EXERCISE:
Rewrite all of the data below, changing every "Купить" to "Заказать" and leaving everything else as it is. Omit the pictures from your answer.

Extracted page text data:
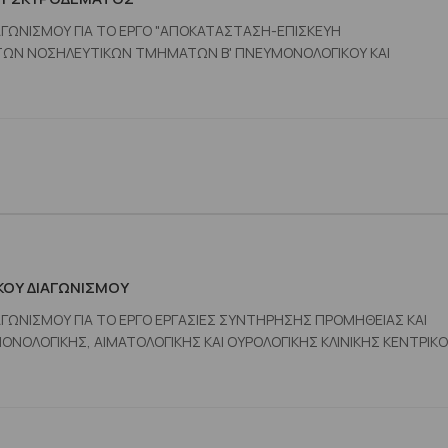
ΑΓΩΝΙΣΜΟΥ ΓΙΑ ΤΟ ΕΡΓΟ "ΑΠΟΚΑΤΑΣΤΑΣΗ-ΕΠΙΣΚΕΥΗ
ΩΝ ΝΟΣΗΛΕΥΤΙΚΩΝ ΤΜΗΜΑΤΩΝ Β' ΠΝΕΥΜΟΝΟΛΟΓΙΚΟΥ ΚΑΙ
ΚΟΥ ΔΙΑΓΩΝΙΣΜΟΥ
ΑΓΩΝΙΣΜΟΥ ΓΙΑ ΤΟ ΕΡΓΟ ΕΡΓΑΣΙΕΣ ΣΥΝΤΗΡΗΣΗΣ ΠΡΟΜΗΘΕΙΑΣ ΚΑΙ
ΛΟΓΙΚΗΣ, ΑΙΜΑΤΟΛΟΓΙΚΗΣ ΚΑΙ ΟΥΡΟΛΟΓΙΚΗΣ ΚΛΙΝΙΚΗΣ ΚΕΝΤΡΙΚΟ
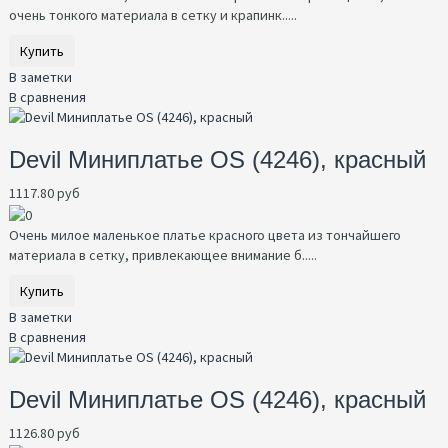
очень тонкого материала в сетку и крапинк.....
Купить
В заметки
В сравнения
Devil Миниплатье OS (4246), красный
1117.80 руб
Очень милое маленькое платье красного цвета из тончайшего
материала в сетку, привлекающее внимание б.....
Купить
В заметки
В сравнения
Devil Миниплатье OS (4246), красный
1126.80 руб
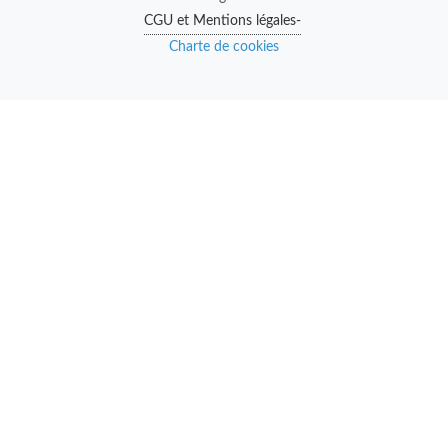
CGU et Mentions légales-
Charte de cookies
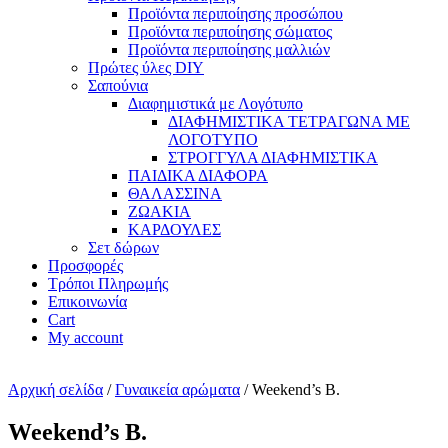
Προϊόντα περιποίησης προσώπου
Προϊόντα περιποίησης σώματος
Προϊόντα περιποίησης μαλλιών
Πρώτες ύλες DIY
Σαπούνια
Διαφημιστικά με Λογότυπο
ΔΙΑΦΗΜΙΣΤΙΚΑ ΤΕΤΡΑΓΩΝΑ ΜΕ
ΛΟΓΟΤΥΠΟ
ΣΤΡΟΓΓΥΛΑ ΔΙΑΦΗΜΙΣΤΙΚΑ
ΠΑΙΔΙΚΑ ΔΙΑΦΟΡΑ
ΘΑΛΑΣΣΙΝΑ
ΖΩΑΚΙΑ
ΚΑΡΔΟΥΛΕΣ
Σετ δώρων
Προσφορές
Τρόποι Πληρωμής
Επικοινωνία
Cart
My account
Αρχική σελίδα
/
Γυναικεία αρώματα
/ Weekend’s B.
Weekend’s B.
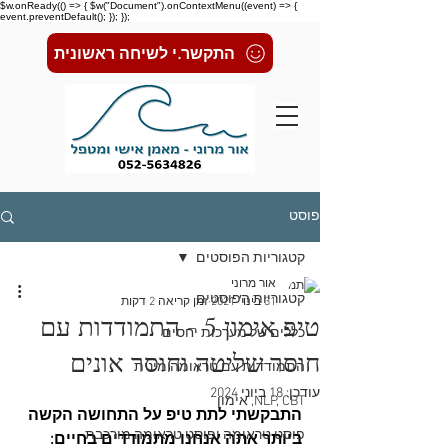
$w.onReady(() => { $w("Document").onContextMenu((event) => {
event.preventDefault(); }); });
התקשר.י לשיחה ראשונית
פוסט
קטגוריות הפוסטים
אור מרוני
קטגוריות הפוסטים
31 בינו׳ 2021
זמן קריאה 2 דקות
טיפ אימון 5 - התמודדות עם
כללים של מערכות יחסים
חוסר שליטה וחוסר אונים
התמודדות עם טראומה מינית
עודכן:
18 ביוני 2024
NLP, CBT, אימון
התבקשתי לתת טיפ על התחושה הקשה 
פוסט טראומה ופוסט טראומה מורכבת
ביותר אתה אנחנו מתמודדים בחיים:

YOUR RESPONSE:
ΑΓΩΝΙΣΜΟΥ ΓΙΑ ΤΟ ΕΡΓΟ "ΑΠΟΚΑΤΑΣΤΑΣΗ-ΕΠΙΣΚΕΥΗ
ΩΝ ΝΟΣΗΛΕΥΤΙΚΩΝ ΤΜΗΜΑΤΩΝ Β' ΠΝΕΥΜΟΝΟΛΟΓΙΚΟΥ ΚΑΙ
ΚΟΥ ΔΙΑΓΩΝΙΣΜΟΥ
ΑΓΩΝΙΣΜΟΥ ΓΙΑ ΤΟ ΕΡΓΟ ΕΡΓΑΣΙΕΣ ΣΥΝΤΗΡΗΣΗΣ ΠΡΟΜΗΘΕΙΑΣ ΚΑΙ
ΛΟΓΙΚΗΣ, ΑΙΜΑΤΟΛΟΓΙΚΗΣ ΚΑΙ ΟΥΡΟΛΟΓΙΚΗΣ ΚΛΙΝΙΚΗΣ ΚΕΝΤΡΙΚΟ
очень тонкого материала в сетку и крапинк.....
Заказать
В заметки
В сравнения
Devil Миниплатье OS (4246), красный
1117.80 руб
Очень милое маленькое платье красного цвета из тончайшего
материала в сетку, привлекающее внимание б.....
Заказать
В заметки
В сравнения
Devil Миниплатье OS (4246), красный
1126.80 руб
CGU et Mentions légales-
Charte de cookies
Προϊόντα περιποίησης προσώπου
Προϊόντα περιποίησης σώματος
Προϊόντα περιποίησης μαλλιών
Πρώτες ύλες DIY
Σαπούνια
Διαφημιστικά με Λογότυπο
ΔΙΑΦΗΜΙΣΤΙΚΑ ΤΕΤΡΑΓΩΝΑ ΜΕ
ΛΟΓΟΤΥΠΟ
ΣΤΡΟΓΓΥΛΑ ΔΙΑΦΗΜΙΣΤΙΚΑ
ΠΑΙΔΙΚΑ ΔΙΑΦΟΡΑ
ΘΑΛΑΣΣΙΝΑ
ΖΩΑΚΙΑ
ΚΑΡΔΟΥΛΕΣ
Σετ δώρων
Προσφορές
Τρόποι Πληρωμής
Επικοινωνία
Cart
My account
Αρχική σελίδα
/
Γυναικεία αρώματα
/ Weekend’s B.
Weekend’s B.
$w.onReady(() => { $w("Document").onContextMenu((event) => {
event.preventDefault(); }); });
התקשר.י לשיחה ראשונית
פוסט
קטגוריות הפוסטים
אור מרוני
קטגוריות הפוסטים
31 בינו׳ 2021
זמן קריאה 2 דקות
טיפ אימון 5 - התמודדות עם
כללים של מערכות יחסים
חוסר שליטה וחוסר אונים
התמודדות עם טראומה מינית
עודכן:
18 ביוני 2024
NLP, CBT, אימון
התבקשתי לתת טיפ על התחושה הקשה 
פוסט טראומה ופוסט טראומה מורכבת
ביותר אתה אנחנו מתמודדים בחיים:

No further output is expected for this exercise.